It is therefore important to understand the details of how blood flows in microvessels. A major factor that influences microvascular blood flow is the mechanical properties of red blood cells (RBCs). RBCs are highly deformable, which allows them to deform while flowing in larger vessels and even fit through capillaries much smaller than their diameter. RBCs also have a propensity to stick together, in a process called aggregation that is dependent on local flow characteristics. As a result of these RBC behaviours, the flow of blood in microvessels is complex and poorly understood. This is particularly important, because in numerous microvascular diseases, including diabetes, the RBCs become less deformable and aggregate more than in healthy individuals. These changes have been shown to correlate with disease progression, but it has not yet been established exactly how changes to blood properties affect microvascular function.

We hypothesise that the changes in RBC properties alter blood flow and hence the frictional forces experienced by the endothelial cells, which in turn leads to dysregulation of flow and ultimately damage to the microvasculature. In this project, we will use state-of-the-art experimental technology to directly evaluate how changes to RBC properties affect microscale blood flow.

A key challenge is the complicated branching patterns of the microvessel network. These networks consist of vessels of different sizes, structure and functions, throughout which both RBC flow and concentration change significantly. In order to improve our knowledge of how blood flows in microvessels, we need to be able to measure both the velocity of the RBCs and their local concentration in a given blood vessel or section of a microvascular network. We will achieve this using recently developed optical techniques, combining measurements of light passing through a blood sample with fluorescence measurements of microparticles added to the plasma. Acquiring both of these parameters allows calculation of the frictional forces on the vessel wall, which will be compared to results generated with numerical models.

Source data ::

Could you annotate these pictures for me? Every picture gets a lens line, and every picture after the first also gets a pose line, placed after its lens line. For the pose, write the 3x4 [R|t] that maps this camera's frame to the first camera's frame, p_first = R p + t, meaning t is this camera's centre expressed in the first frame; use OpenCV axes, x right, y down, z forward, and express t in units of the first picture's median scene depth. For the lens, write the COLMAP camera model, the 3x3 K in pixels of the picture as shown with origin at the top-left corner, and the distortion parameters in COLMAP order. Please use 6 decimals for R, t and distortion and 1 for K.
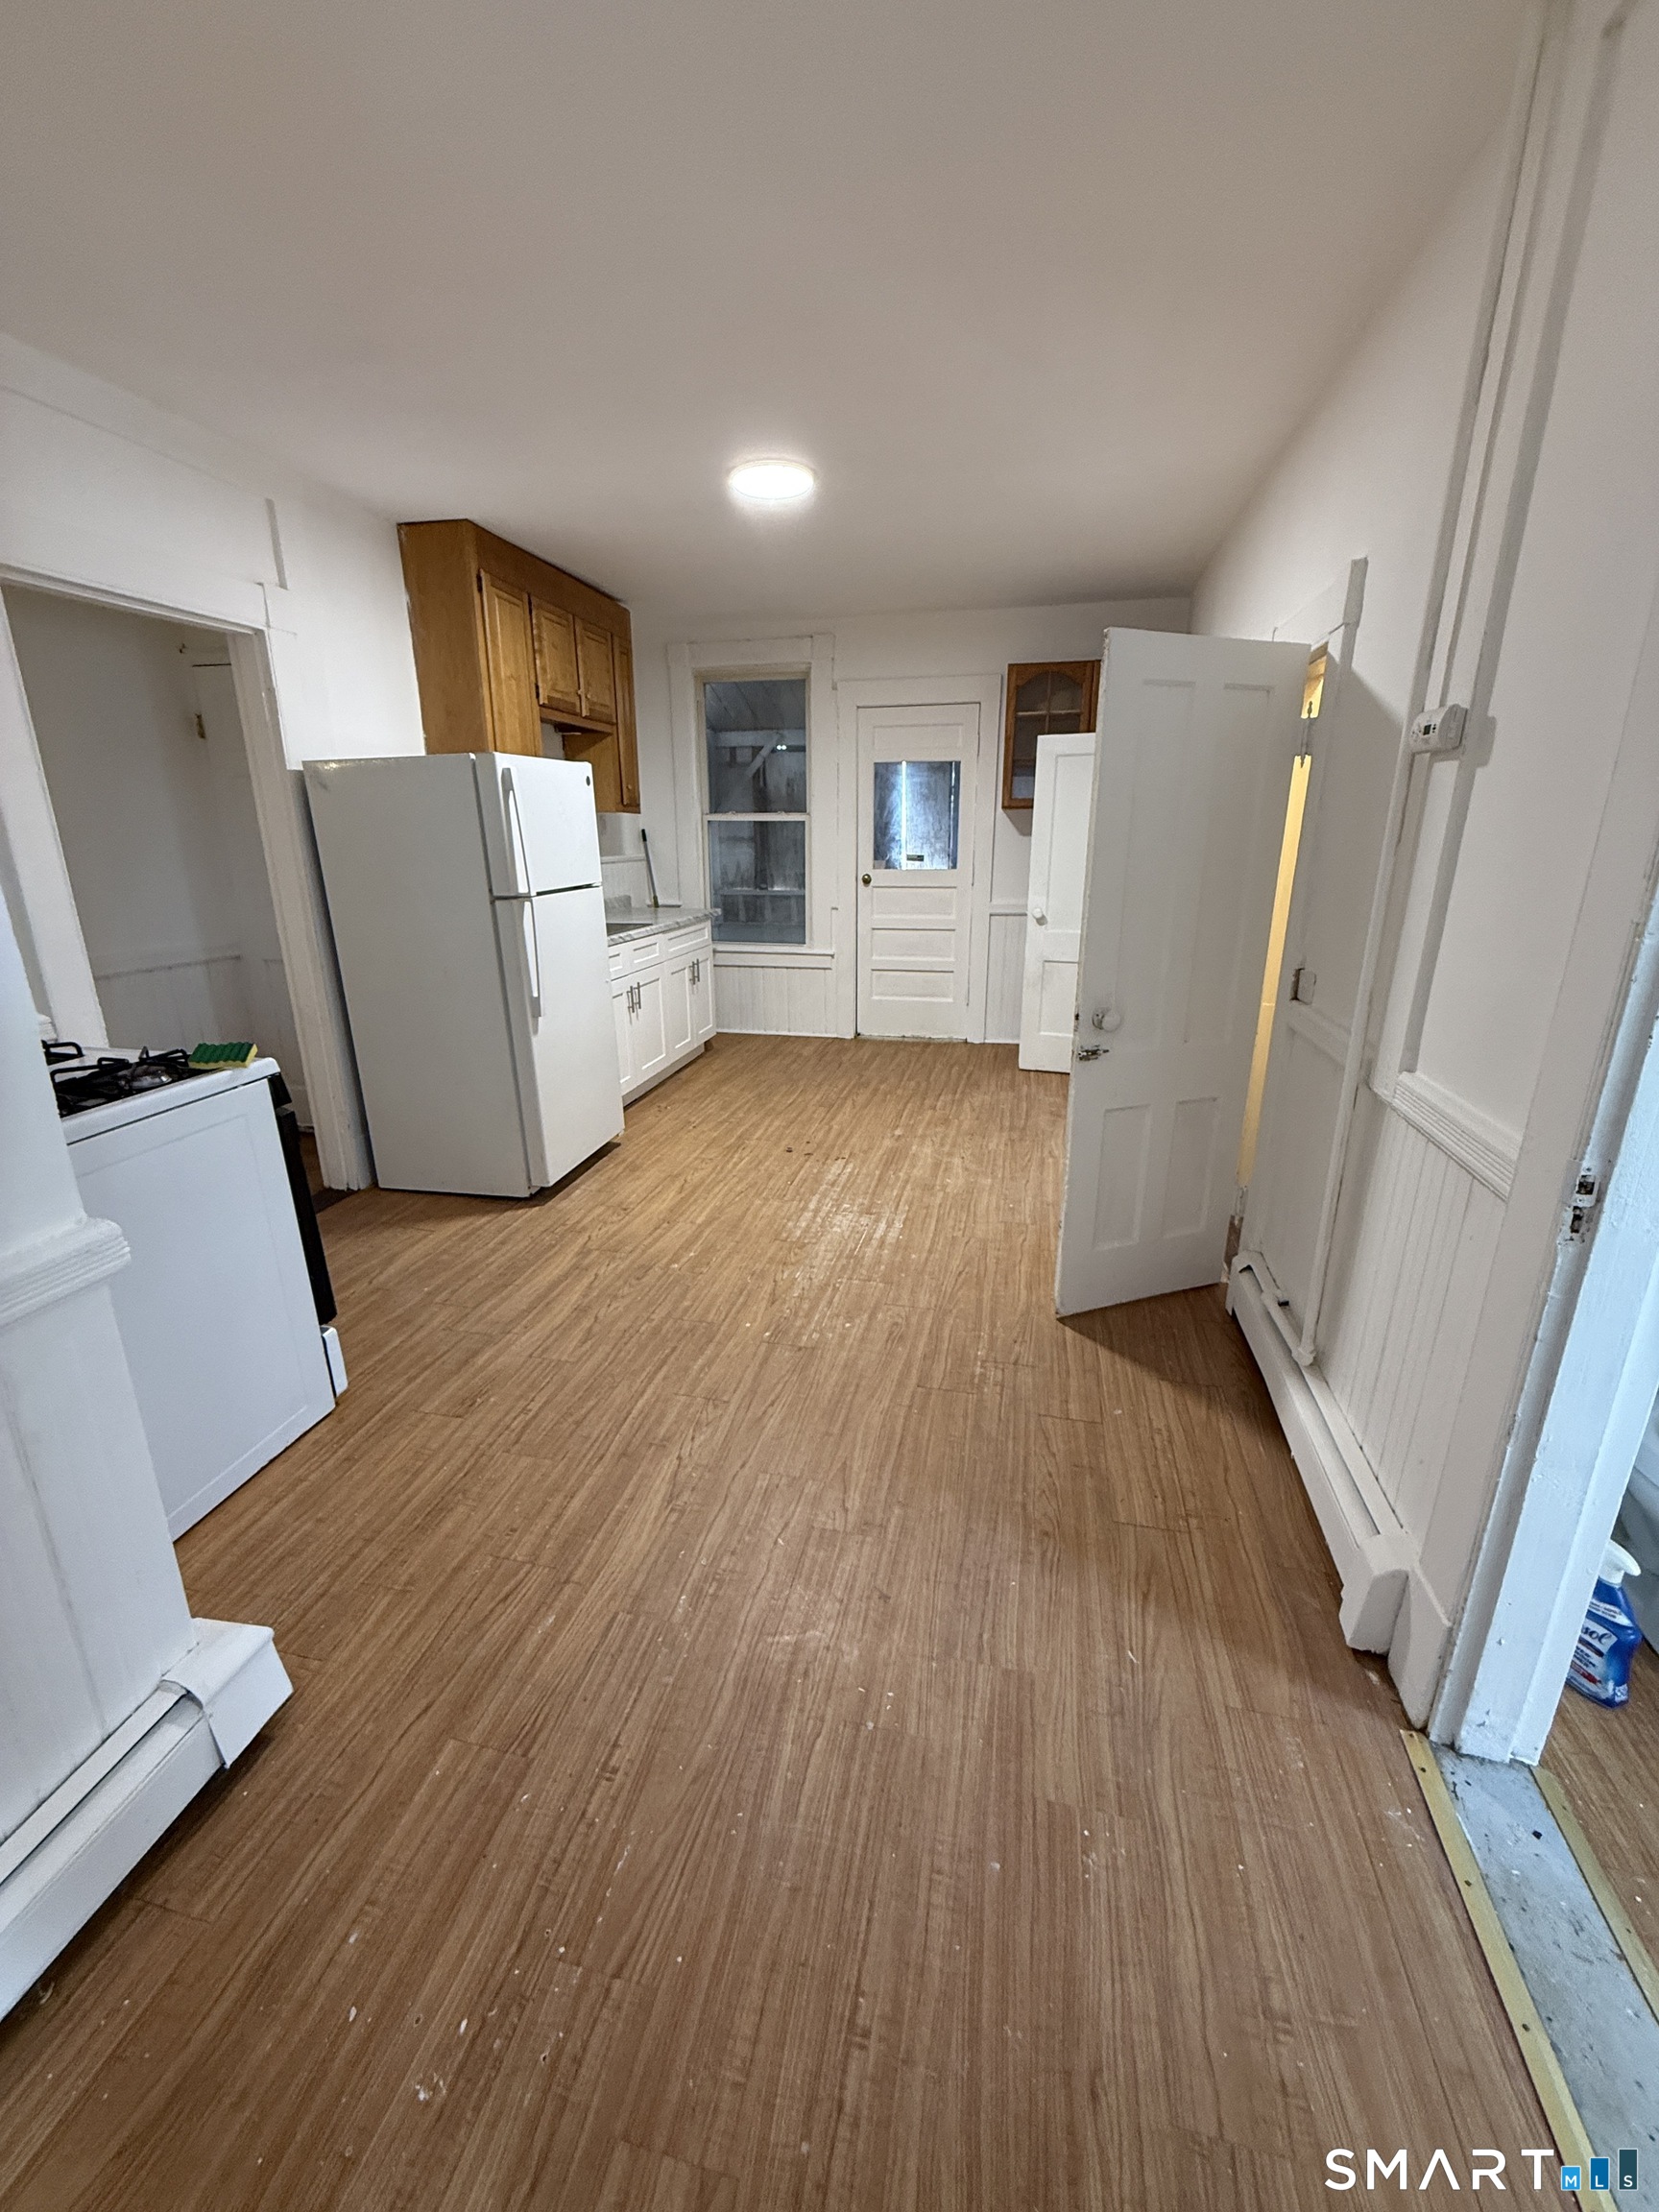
lens RADIAL K [[883.5, 0, 827.1], [0, 883.5, 1107.2], [0, 0, 1]] dist [0.008643, 0.000921]
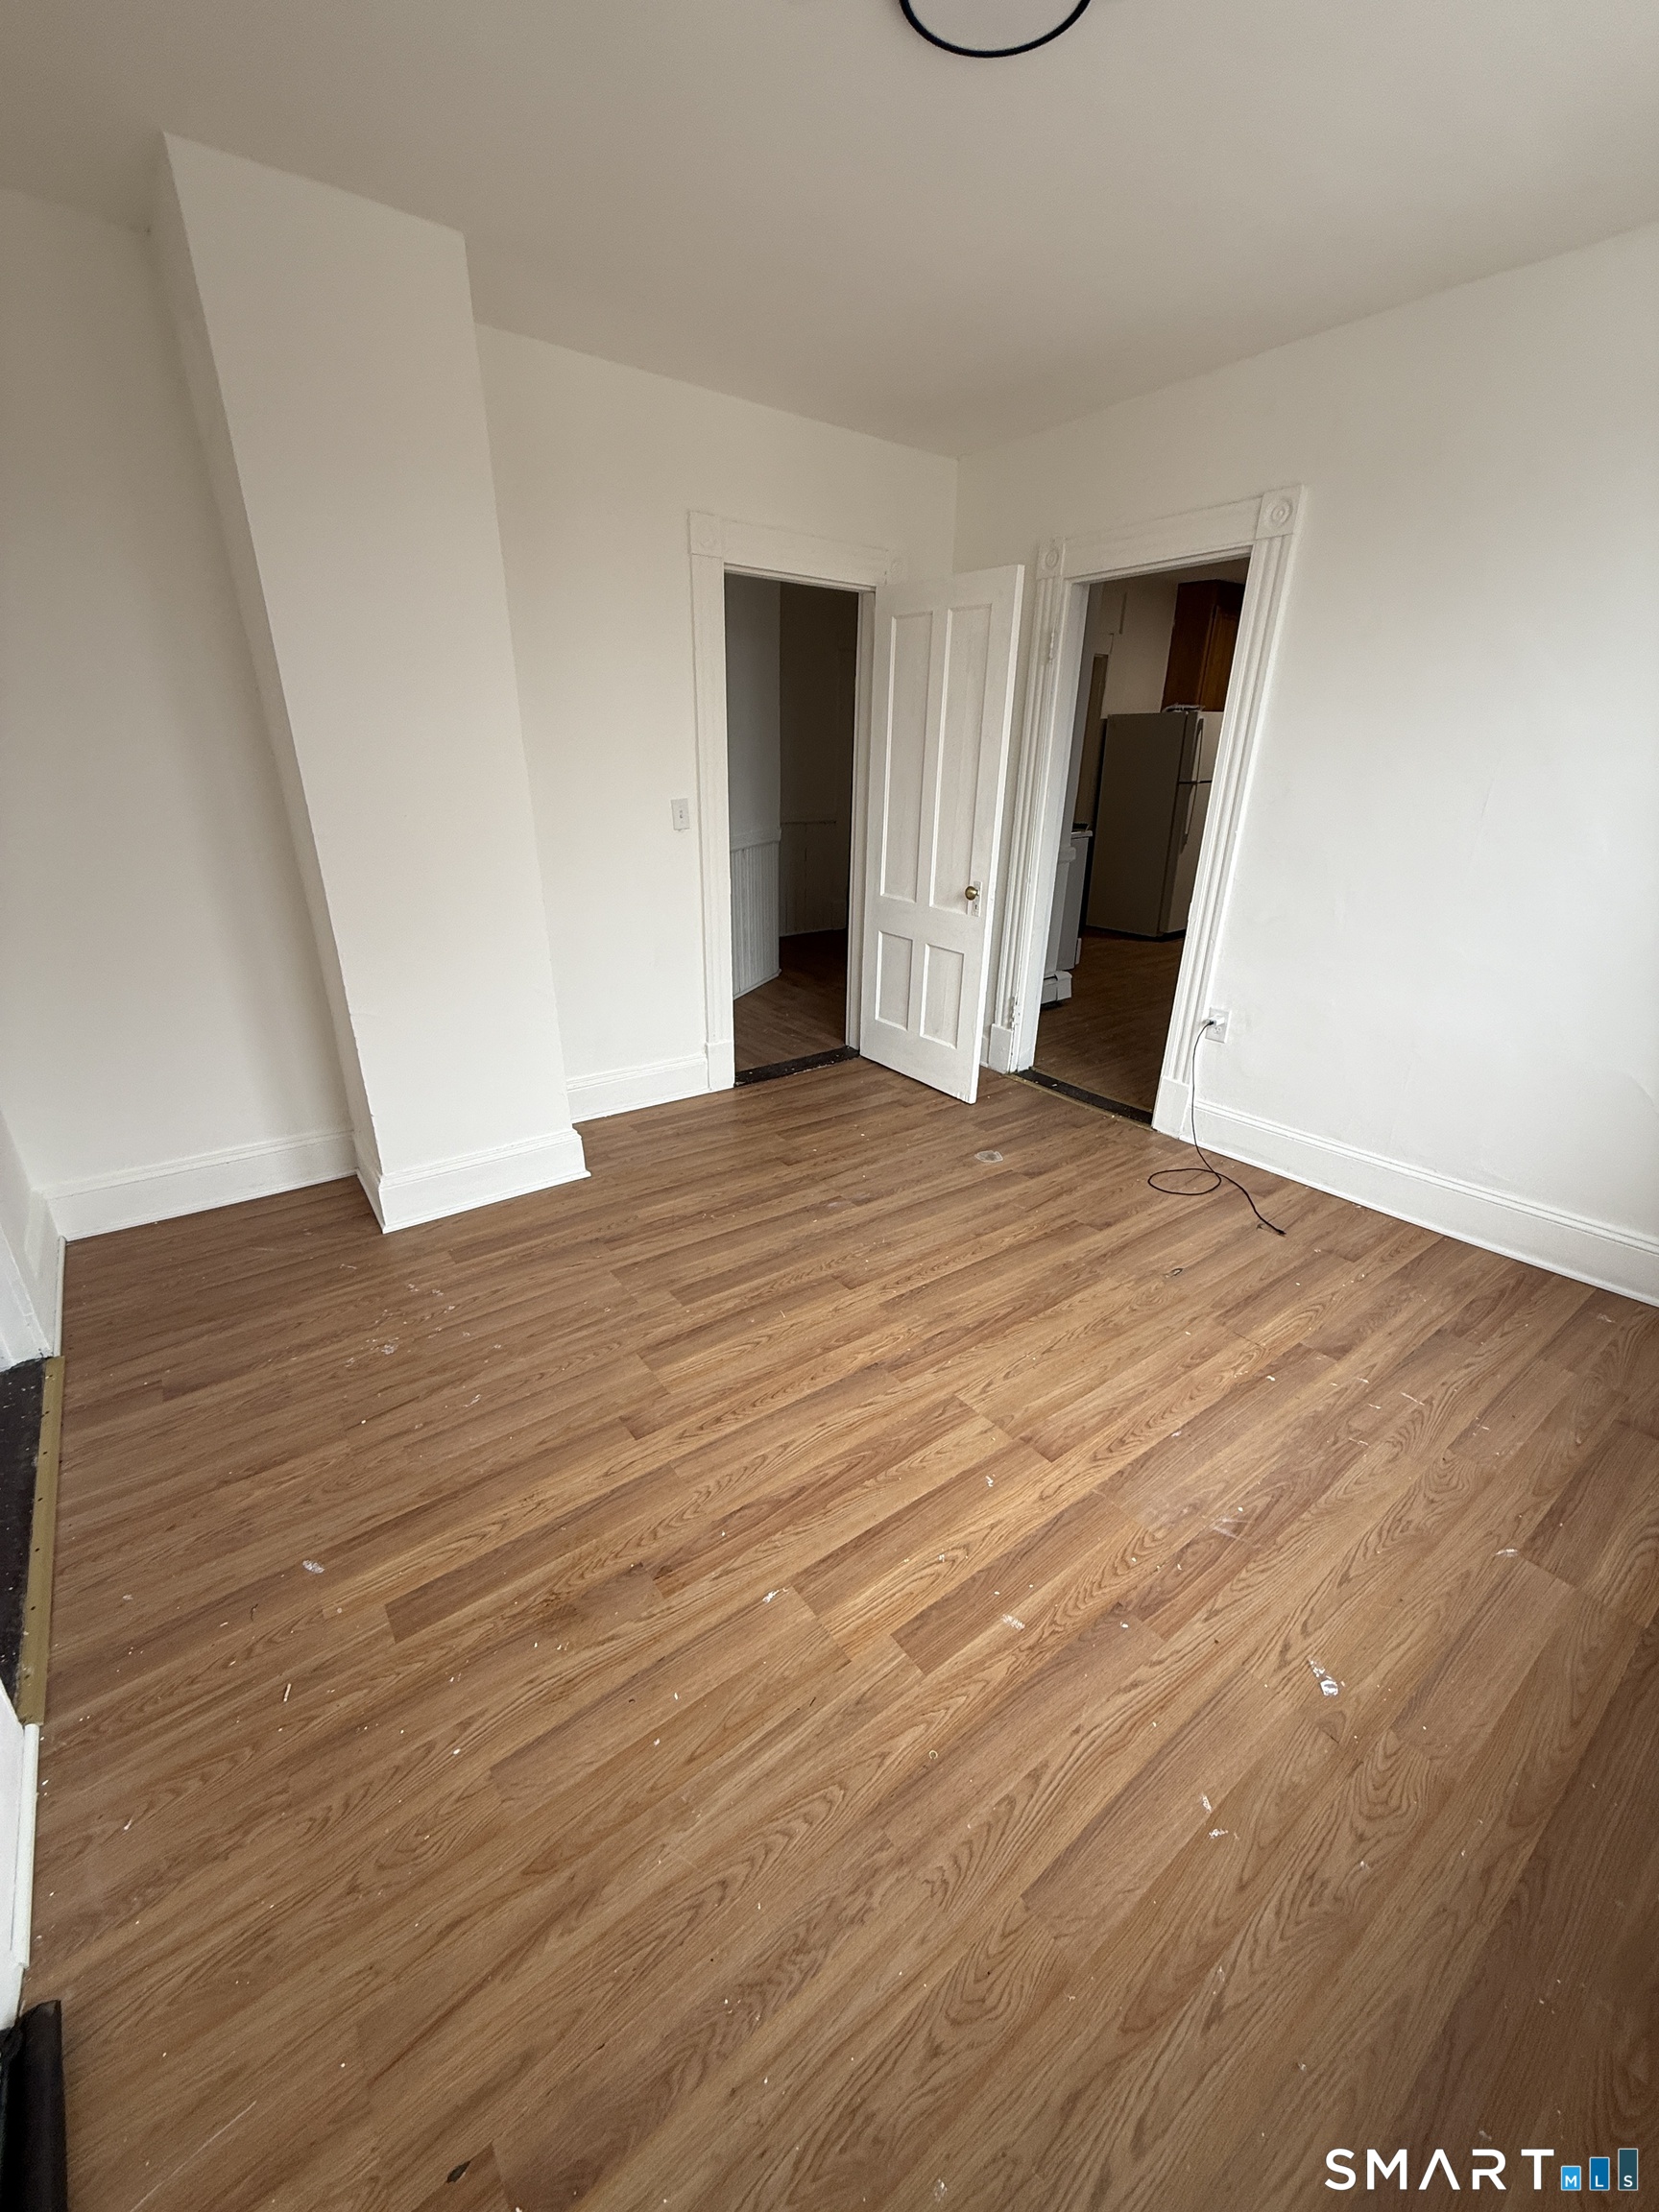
lens RADIAL K [[883.5, 0, 829.7], [0, 883.5, 1111.1], [0, 0, 1]] dist [0.008643, 0.000921]
pose [[0.769205, 0.253700, -0.586481, 0.390111], [-0.197207, 0.967256, 0.159767, 0.324649], [0.607810, -0.007235, 0.794050, -1.103861]]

Tasks for this exercise ::
(A) Decide whether each statement agrees with the passage on microvascular blood flow. Answer yes or no for each, and quote the words from the passage that settle it.
(i) Red blood cells can pass through capillaries narrower than their own diameter.
(ii) In diabetes, red blood cells become more deformable than in healthy individuals.
(iii) It has been established exactly how changes to blood properties affect microvascular function.
(B) Write the next part of the passage on microvascular blood flow, picking up after its final sentence.
The listing comes from a source separate from the passage on microvascular blood flow.

Written answers ::
(A)
(i) Yes: "even fit through capillaries much smaller than their diameter"
(ii) No: "the RBCs become less deformable and aggregate more than in healthy individuals"
(iii) No: "it has not yet been established exactly how changes to blood properties affect microvascular function"

(B)
It is not currently possible to make these measurements in humans or living animals, hence we will build realistic models of microvessels using a new technique where laser energy is used to degrade a hydrogel, leaving behind a vessel structure that can be precisely controlled. We will flow blood from healthy volunteers through these models and measure the flow and wall friction under various conditions. We will then chemically treat the blood samples to mimic changes that occur in diabetes and measure the corresponding changes in flow.

In addition to providing new insight into blood flow, the evidence generated in this study will reveal how changes to blood mechanical properties might affect diseases such as diabetes. In the long term, this insight is expected to lead to new approaches for diagnosing and treating microvascular diseases.